Force licence holders to prove their ivory is legal in Hong Kong
I appreciate that it is likely to take some time to have legislation passed to issue a complete ban on the trade in ivory in Hong Kong.
Meanwhile, elephants continue to be slaughtered for their ivory while licence holders make the most of the delay to their inevitable demise.
In recent weeks, I have visited two areas largely for tourists – Stanley Market and The Peak Galleria.
In both places, shops were to be found selling ivory. Yes, they had the relevant licences and, yes, they stated that the ivory was not for export (as exporting any ivory, no matter the size, is illegal) but who are they kidding when they are operating in tourist areas with pieces small enough to hide well in any type of luggage?
In both cases, the shopkeepers didn’t care a jot that elephants need to be killed for them to continue their trade and the defensive attitude is that they have to make a living. True, but there are many other things to sell to tourists that do not result in the extinction of a species.

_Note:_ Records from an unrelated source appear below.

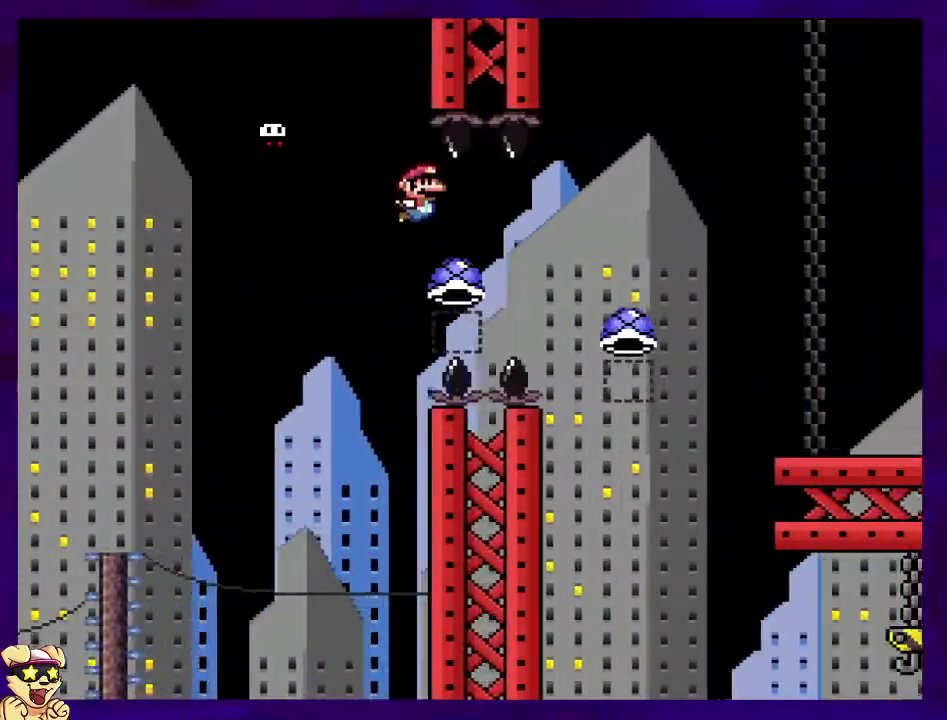
{"buttons": ["A", "X", "DPAD_RIGHT"], "events": [[33, "A", "down"], [83, "B", "up"]]}
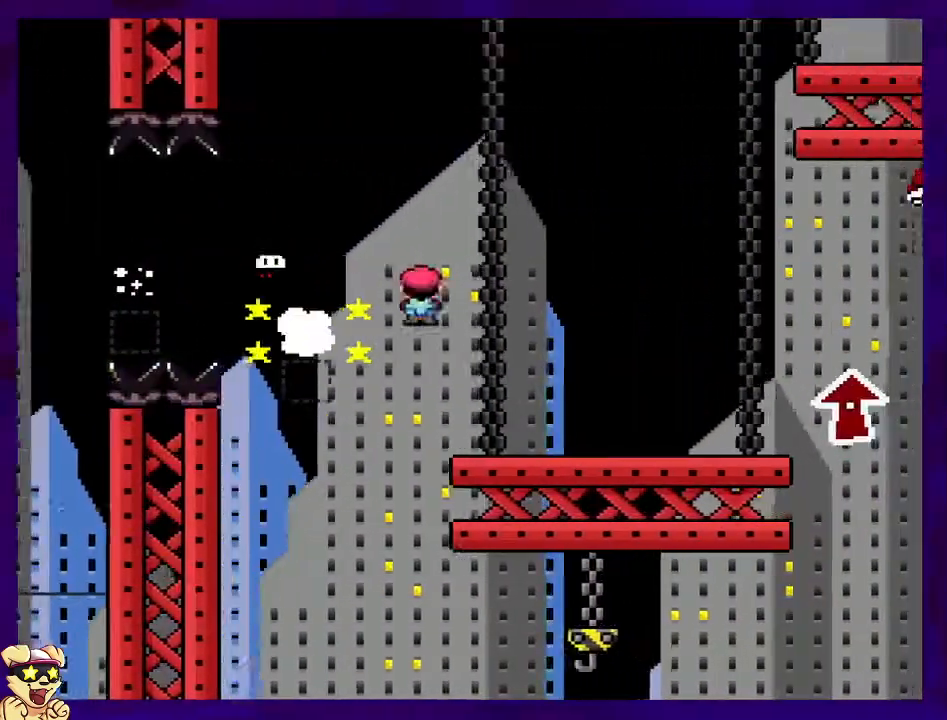
{"buttons": ["X", "DPAD_UP", "DPAD_RIGHT"], "events": [[100, "A", "up"], [501, "DPAD_UP", "down"]]}
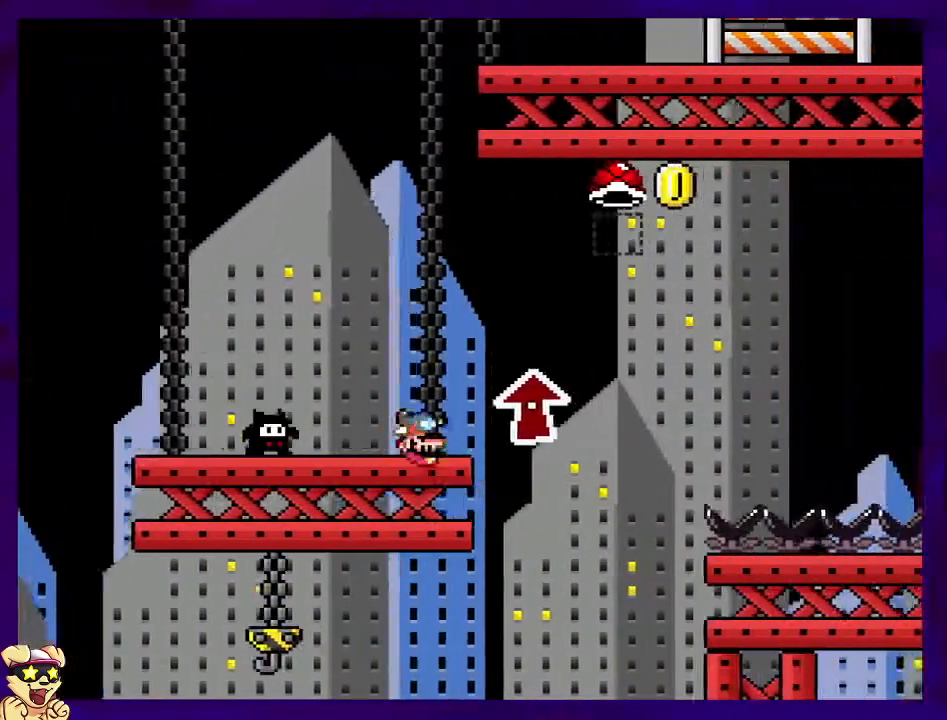
{"buttons": ["DPAD_RIGHT"], "events": [[83, "DPAD_UP", "up"], [500, "X", "up"]]}
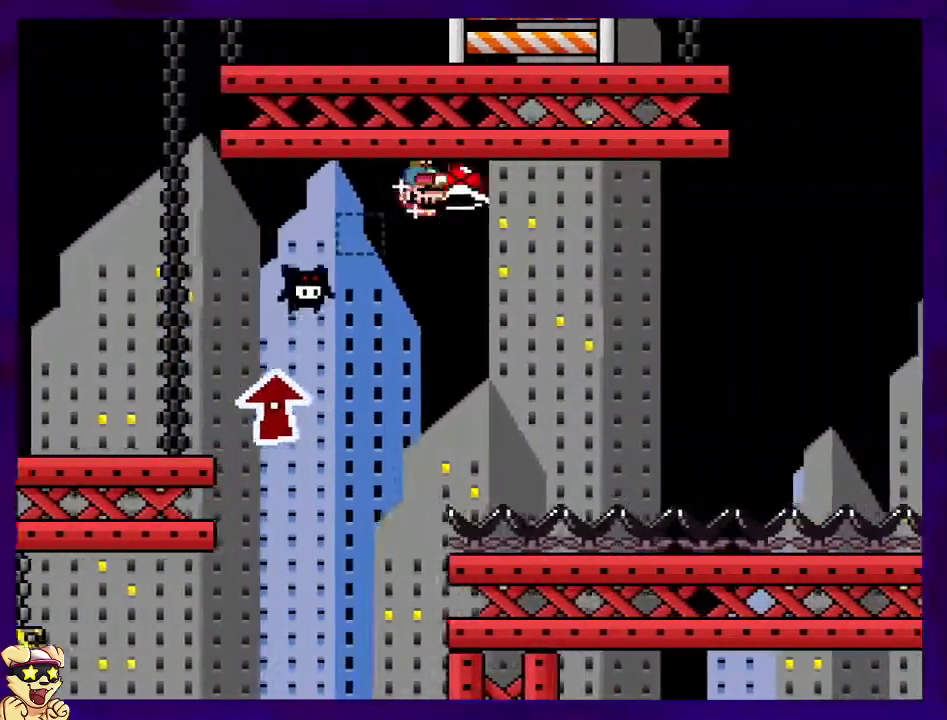
{"buttons": ["X", "DPAD_RIGHT"], "events": [[50, "X", "down"]]}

Until such time as the ivory ban comes into effect, perhaps the government might consider enforcing the law regarding licences more strictly in requiring licence holders to prove their ivory is legal in Hong Kong rather than the government having to prove it is not?
After all, an annual vehicle examination for a car requires the owner to prove it is roadworthy rather than the government to prove it is not. Is there a difference?
Of course, the only real way to stop the poaching is to stop the demand, but while this education process continues, the government can assist by making it harder to fuel the demand.